Start of Records to process

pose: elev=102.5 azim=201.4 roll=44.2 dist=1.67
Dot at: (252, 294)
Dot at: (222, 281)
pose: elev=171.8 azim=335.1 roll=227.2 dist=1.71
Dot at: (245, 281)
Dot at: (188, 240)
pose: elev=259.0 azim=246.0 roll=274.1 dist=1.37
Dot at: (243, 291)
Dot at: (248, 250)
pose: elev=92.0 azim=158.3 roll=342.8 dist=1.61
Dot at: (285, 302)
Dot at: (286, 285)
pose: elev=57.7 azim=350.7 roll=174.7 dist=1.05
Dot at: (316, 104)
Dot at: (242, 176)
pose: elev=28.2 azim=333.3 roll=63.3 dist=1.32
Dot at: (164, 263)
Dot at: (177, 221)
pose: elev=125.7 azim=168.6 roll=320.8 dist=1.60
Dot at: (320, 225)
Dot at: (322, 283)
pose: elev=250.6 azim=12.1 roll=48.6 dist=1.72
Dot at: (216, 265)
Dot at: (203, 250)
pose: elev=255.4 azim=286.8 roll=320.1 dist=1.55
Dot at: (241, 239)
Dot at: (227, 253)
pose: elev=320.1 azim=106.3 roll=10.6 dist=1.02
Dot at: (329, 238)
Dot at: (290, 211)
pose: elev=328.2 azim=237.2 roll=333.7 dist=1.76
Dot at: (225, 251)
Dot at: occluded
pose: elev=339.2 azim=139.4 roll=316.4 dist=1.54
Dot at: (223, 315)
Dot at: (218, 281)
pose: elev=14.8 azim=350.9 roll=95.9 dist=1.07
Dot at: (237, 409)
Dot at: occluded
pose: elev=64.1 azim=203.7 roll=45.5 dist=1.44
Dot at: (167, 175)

End of Records to process

# Requirement
Render all of the data above as a Markdown table with columns Row and Line, giving each nonblank line its own numbered row.

# Output for this exercise
| Row | Line |
|---|---|
| 1 | pose: elev=102.5 azim=201.4 roll=44.2 dist=1.67 |
| 2 | Dot at: (252, 294) |
| 3 | Dot at: (222, 281) |
| 4 | pose: elev=171.8 azim=335.1 roll=227.2 dist=1.71 |
| 5 | Dot at: (245, 281) |
| 6 | Dot at: (188, 240) |
| 7 | pose: elev=259.0 azim=246.0 roll=274.1 dist=1.37 |
| 8 | Dot at: (243, 291) |
| 9 | Dot at: (248, 250) |
| 10 | pose: elev=92.0 azim=158.3 roll=342.8 dist=1.61 |
| 11 | Dot at: (285, 302) |
| 12 | Dot at: (286, 285) |
| 13 | pose: elev=57.7 azim=350.7 roll=174.7 dist=1.05 |
| 14 | Dot at: (316, 104) |
| 15 | Dot at: (242, 176) |
| 16 | pose: elev=28.2 azim=333.3 roll=63.3 dist=1.32 |
| 17 | Dot at: (164, 263) |
| 18 | Dot at: (177, 221) |
| 19 | pose: elev=125.7 azim=168.6 roll=320.8 dist=1.60 |
| 20 | Dot at: (320, 225) |
| 21 | Dot at: (322, 283) |
| 22 | pose: elev=250.6 azim=12.1 roll=48.6 dist=1.72 |
| 23 | Dot at: (216, 265) |
| 24 | Dot at: (203, 250) |
| 25 | pose: elev=255.4 azim=286.8 roll=320.1 dist=1.55 |
| 26 | Dot at: (241, 239) |
| 27 | Dot at: (227, 253) |
| 28 | pose: elev=320.1 azim=106.3 roll=10.6 dist=1.02 |
| 29 | Dot at: (329, 238) |
| 30 | Dot at: (290, 211) |
| 31 | pose: elev=328.2 azim=237.2 roll=333.7 dist=1.76 |
| 32 | Dot at: (225, 251) |
| 33 | Dot at: occluded |
| 34 | pose: elev=339.2 azim=139.4 roll=316.4 dist=1.54 |
| 35 | Dot at: (223, 315) |
| 36 | Dot at: (218, 281) |
| 37 | pose: elev=14.8 azim=350.9 roll=95.9 dist=1.07 |
| 38 | Dot at: (237, 409) |
| 39 | Dot at: occluded |
| 40 | pose: elev=64.1 azim=203.7 roll=45.5 dist=1.44 |
| 41 | Dot at: (167, 175) |